An Efficient Deep Learning Framework for Automated Ovarian Cancer Detection

Deep learning-based analysis of medical imaging for ovarian cancer detection has attracted considerable attention in recent years because of its potential to support early diagnosis, improve accuracy, and enhance clinical outcomes. Among the different approaches, convolutional neural networks (CNNs) and their advanced architectures have proven to be highly effective for automated cancer detection. However, medical images are often complex, and variations in tumor shape, size, and texture can make accurate classification challenging. Therefore, it is important to understand how features are extracted and how model performance evolves during the detection process to improve overall system efficiency. In this study, a computational approach is used to investigate ovarian cancer detection through deep learning techniques. A robust CNN-based model is designed to classify histopathological images of ovarian tissue.
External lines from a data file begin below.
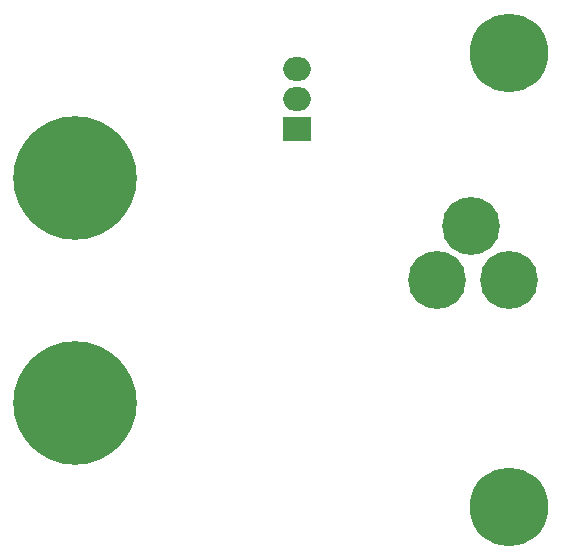
<source format=gbs>
G04 #@! TF.FileFunction,Soldermask,Bot*
%FSLAX46Y46*%
G04 Gerber Fmt 4.6, Leading zero omitted, Abs format (unit mm)*
G04 Created by KiCad (PCBNEW 4.0.1-stable) date 2/13/2016 6:26:37 PM*
%MOMM*%
G01*
G04 APERTURE LIST*
%ADD10C,0.150000*%
%ADD11C,4.904800*%
%ADD12C,10.464800*%
%ADD13R,2.336800X2.032000*%
%ADD14O,2.336800X2.032000*%
%ADD15C,6.654800*%
G04 APERTURE END LIST*
D10*
D11*
X45000000Y-23250000D03*
X38900000Y-23250000D03*
X41800000Y-18650000D03*
D12*
X8255000Y-14605000D03*
X8255000Y-33655000D03*
D13*
X27000000Y-10500000D03*
D14*
X27000000Y-7960000D03*
X27000000Y-5420000D03*
D15*
X45000000Y-4000000D03*
X45000000Y-42500000D03*
M02*

</source>
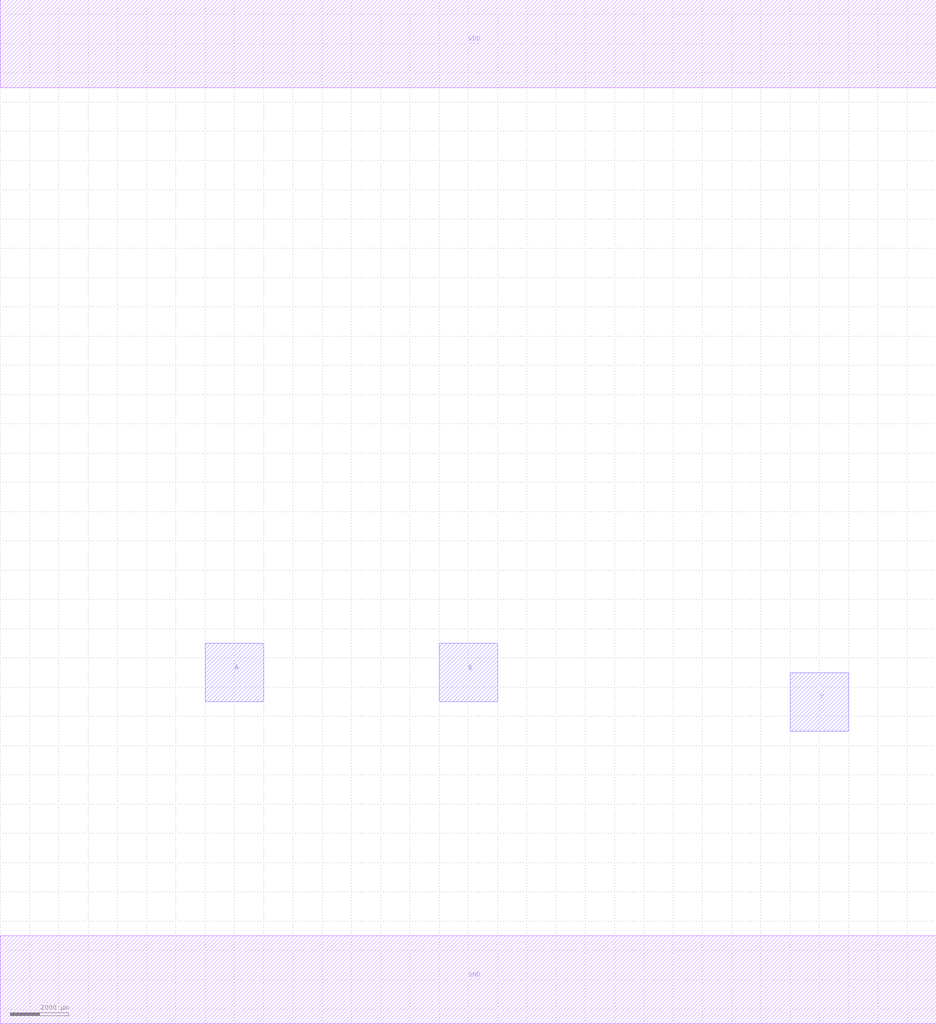
<source format=lef>
MACRO AND2X2
 CLASS CORE ;
 ORIGIN 0 0 ;
 FOREIGN AND2X2 0 0 ;
 SITE CORE ;
 SYMMETRY X Y R90 ;
  PIN VDD
   DIRECTION INOUT ;
   USE SIGNAL ;
   SHAPE ABUTMENT ;
    PORT
     CLASS CORE ;
       LAYER metal1 ;
        RECT 0.00000000 30500.00000000 32000.00000000 33500.00000000 ;
    END
  END VDD

  PIN GND
   DIRECTION INOUT ;
   USE SIGNAL ;
   SHAPE ABUTMENT ;
    PORT
     CLASS CORE ;
       LAYER metal1 ;
        RECT 0.00000000 -1500.00000000 32000.00000000 1500.00000000 ;
    END
  END GND

  PIN A
   DIRECTION INOUT ;
   USE SIGNAL ;
   SHAPE ABUTMENT ;
    PORT
     CLASS CORE ;
       LAYER metal2 ;
        RECT 7000.00000000 9500.00000000 9000.00000000 11500.00000000 ;
    END
  END A

  PIN B
   DIRECTION INOUT ;
   USE SIGNAL ;
   SHAPE ABUTMENT ;
    PORT
     CLASS CORE ;
       LAYER metal2 ;
        RECT 15000.00000000 9500.00000000 17000.00000000 11500.00000000 ;
    END
  END B

  PIN Y
   DIRECTION INOUT ;
   USE SIGNAL ;
   SHAPE ABUTMENT ;
    PORT
     CLASS CORE ;
       LAYER metal2 ;
        RECT 27000.00000000 8500.00000000 29000.00000000 10500.00000000 ;
    END
  END Y


END AND2X2

</source>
The system considers important factors such as image preprocessing, feature extraction, model architecture, and training conditions to reflect realistic diagnostic scenarios. The performance of the proposed model is also compared with well-known deep learning architectures such as VGG16 and ResNet50, which are widely used in medical image analysis. The evaluation focuses on key performance metrics including classification accuracy, precision, recall, and training loss behavior. The results show that the choice of model architecture plays a significant role in feature learning and overall classification performance, leading to noticeable differences in detection accuracy. The outcomes of this study provide useful insights into how deep learning models behave in medical image classification tasks. These findings can help in optimizing model parameters for more accurate ovarian cancer detection. Ultimately, the proposed framework has the potential to support better diagnostic decisions, reduce misclassification, and improve the reliability of AI-based healthcare systems.